Task requirements
Reproduce nothing beyond the line containing "- Model: Lenovo T14s Gen 3". From the first line of the data below down to it, copy each line exactly, without the pictures.

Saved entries
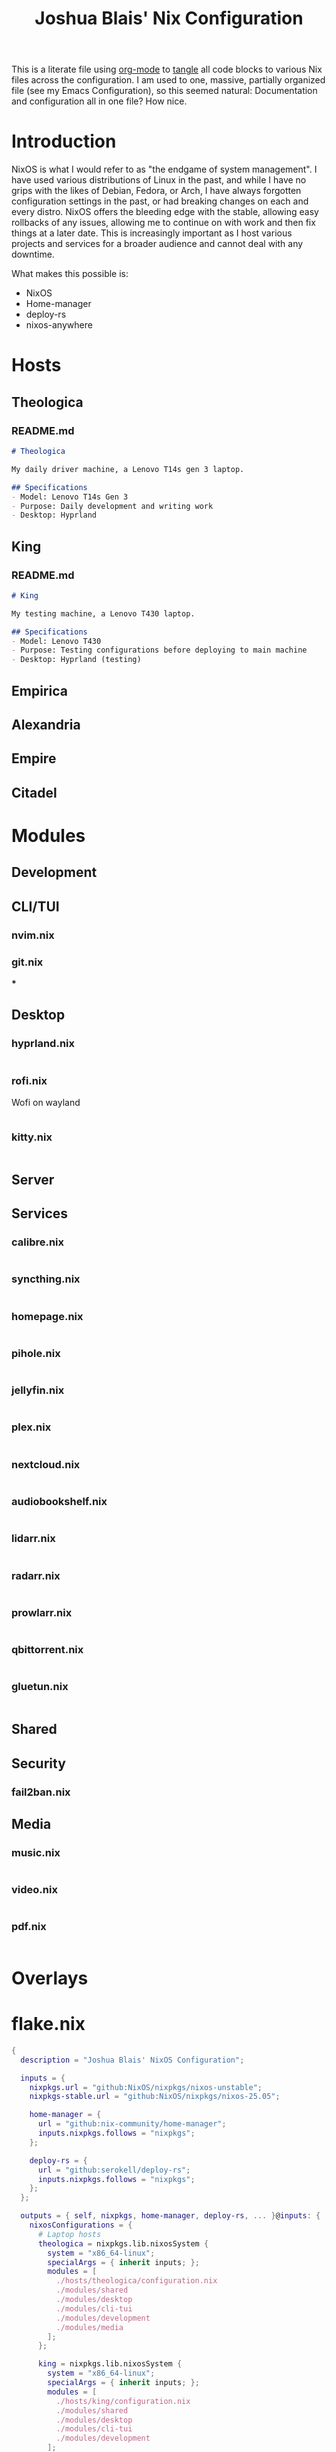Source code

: #+title: Joshua Blais' Nix Configuration

This is a literate file using [[https://orgmode.org/][org-mode]] to [[https://orgmode.org/manual/Extracting-Source-Code.html][tangle]] all code blocks to various Nix files across the configuration. I am used to one, massive, partially organized file (see my Emacs Configuration), so this seemed natural: Documentation and configuration all in one file? How nice.

* Introduction
NixOS is what I would refer to as "the endgame of system management". I have used various distributions of Linux in the past, and while I have no grips with the likes of Debian, Fedora, or Arch, I have always forgotten configuration settings in the past, or had breaking changes on each and every distro. NixOS offers the bleeding edge with the stable, allowing easy rollbacks of any issues, allowing me to  continue on with work and then fix things at a later date. This is increasingly important as I host various projects and services for a broader audience and cannot deal with any downtime.

What makes this possible is:
- NixOS
- Home-manager
- deploy-rs
- nixos-anywhere

* Hosts
** Theologica
*** README.md
#+begin_src markdown :tangle hosts/theologica/README.md
# Theologica

My daily driver machine, a Lenovo T14s gen 3 laptop.

## Specifications
- Model: Lenovo T14s Gen 3
- Purpose: Daily development and writing work
- Desktop: Hyprland
#+end_src

** King
*** README.md
#+begin_src markdown :tangle hosts/king/README.md
# King

My testing machine, a Lenovo T430 laptop.

## Specifications
- Model: Lenovo T430
- Purpose: Testing configurations before deploying to main machine
- Desktop: Hyprland (testing)
#+end_src
** Empirica
** Alexandria
** Empire
** Citadel
* Modules
** Development
** CLI/TUI
*** nvim.nix
*** git.nix
***
** Desktop
*** hyprland.nix
#+begin_src nix :tangle modules/desktop/hyprland.nix

#+end_src
*** rofi.nix
Wofi on wayland
#+begin_src nix :tangle modules/desktop/wofi.nix

#+end_src
*** kitty.nix
#+begin_src nix :tangle modules/desktop/kitty.nix

#+end_src
** Server
** Services
*** calibre.nix
#+begin_src nix :tangle modules/services/calibre.nix

#+end_src
*** syncthing.nix
#+begin_src nix :tangle modules/services/syncthing.nix

#+end_src
*** homepage.nix
#+begin_src nix :tangle modules/services/homepage.nix

#+end_src
*** pihole.nix
#+begin_src nix :tangle modules/services/pihole.nix

#+end_src
*** jellyfin.nix
#+begin_src nix :tangle modules/services/jellyfin.nix

#+end_src
*** plex.nix
#+begin_src nix :tangle modules/services/plex.nix

#+end_src
*** nextcloud.nix
#+begin_src nix :tangle modules/services/nextcloud.nix

#+end_src
*** audiobookshelf.nix
#+begin_src nix :tangle modules/services/audiobookshelf.nix

#+end_src
*** lidarr.nix
#+begin_src nix :tangle modules/services/lidarr.nix

#+end_src
*** radarr.nix
#+begin_src nix :tangle modules/services/radarr.nix

#+end_src
*** prowlarr.nix
#+begin_src nix :tangle modules/services/prowlarr.nix

#+end_src
*** qbittorrent.nix
#+begin_src nix :tangle modules/services/qbittorrent.nix

#+end_src
*** gluetun.nix
#+begin_src nix :tangle modules/services/gluetun.nix

#+end_src

** Shared
** Security
*** fail2ban.nix
** Media
*** music.nix
#+begin_src nix :tangle modules/media/music.nix

#+end_src
*** video.nix
#+begin_src nix :tangle modules/media/video.nix

#+end_src
*** pdf.nix
#+begin_src nix :tangle modules/media/pdf.nix

#+end_src
* Overlays
* flake.nix
#+begin_src nix :tangle flake.nix
{
  description = "Joshua Blais' NixOS Configuration";

  inputs = {
    nixpkgs.url = "github:NixOS/nixpkgs/nixos-unstable";
    nixpkgs-stable.url = "github:NixOS/nixpkgs/nixos-25.05";

    home-manager = {
      url = "github:nix-community/home-manager";
      inputs.nixpkgs.follows = "nixpkgs";
    };

    deploy-rs = {
      url = "github:serokell/deploy-rs";
      inputs.nixpkgs.follows = "nixpkgs";
    };
  };

  outputs = { self, nixpkgs, home-manager, deploy-rs, ... }@inputs: {
    nixosConfigurations = {
      # Laptop hosts
      theologica = nixpkgs.lib.nixosSystem {
        system = "x86_64-linux";
        specialArgs = { inherit inputs; };
        modules = [
          ./hosts/theologica/configuration.nix
          ./modules/shared
          ./modules/desktop
          ./modules/cli-tui
          ./modules/development
          ./modules/media
        ];
      };

      king = nixpkgs.lib.nixosSystem {
        system = "x86_64-linux";
        specialArgs = { inherit inputs; };
        modules = [
          ./hosts/king/configuration.nix
          ./modules/shared
          ./modules/desktop
          ./modules/cli-tui
          ./modules/development
        ];
      };

      # Server hosts
      alexandria = nixpkgs.lib.nixosSystem {
        system = "x86_64-linux";
        specialArgs = { inherit inputs; };
        modules = [
          ./hosts/alexandria/configuration.nix
          ./modules/shared
          ./modules/server
          ./modules/services
          ./modules/security
        ];
      };

      empire = nixpkgs.lib.nixosSystem {
        system = "x86_64-linux";
        specialArgs = { inherit inputs; };
        modules = [
          ./hosts/empire/configuration.nix
          ./modules/shared
          ./modules/server
          ./modules/security
        ];
      };
    };

    # Deploy-rs configuration for remote deployment
    deploy.nodes = {
      alexandria = {
        hostname = "alexandria.your-domain.com";
        profiles.system = {
          user = "root";
          path = deploy-rs.lib.x86_64-linux.activate.nixos self.nixosConfigurations.alexandria;
        };
      };
    };
  };
}
#+end_src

Your solution
Source code

: #+title: Joshua Blais' Nix Configuration

This is a literate file using [[https://orgmode.org/][org-mode]] to [[https://orgmode.org/manual/Extracting-Source-Code.html][tangle]] all code blocks to various Nix files across the configuration. I am used to one, massive, partially organized file (see my Emacs Configuration), so this seemed natural: Documentation and configuration all in one file? How nice.

* Introduction
NixOS is what I would refer to as "the endgame of system management". I have used various distributions of Linux in the past, and while I have no grips with the likes of Debian, Fedora, or Arch, I have always forgotten configuration settings in the past, or had breaking changes on each and every distro. NixOS offers the bleeding edge with the stable, allowing easy rollbacks of any issues, allowing me to  continue on with work and then fix things at a later date. This is increasingly important as I host various projects and services for a broader audience and cannot deal with any downtime.

What makes this possible is:
- NixOS
- Home-manager
- deploy-rs
- nixos-anywhere

* Hosts
** Theologica
*** README.md
#+begin_src markdown :tangle hosts/theologica/README.md
# Theologica

My daily driver machine, a Lenovo T14s gen 3 laptop.

## Specifications
- Model: Lenovo T14s Gen 3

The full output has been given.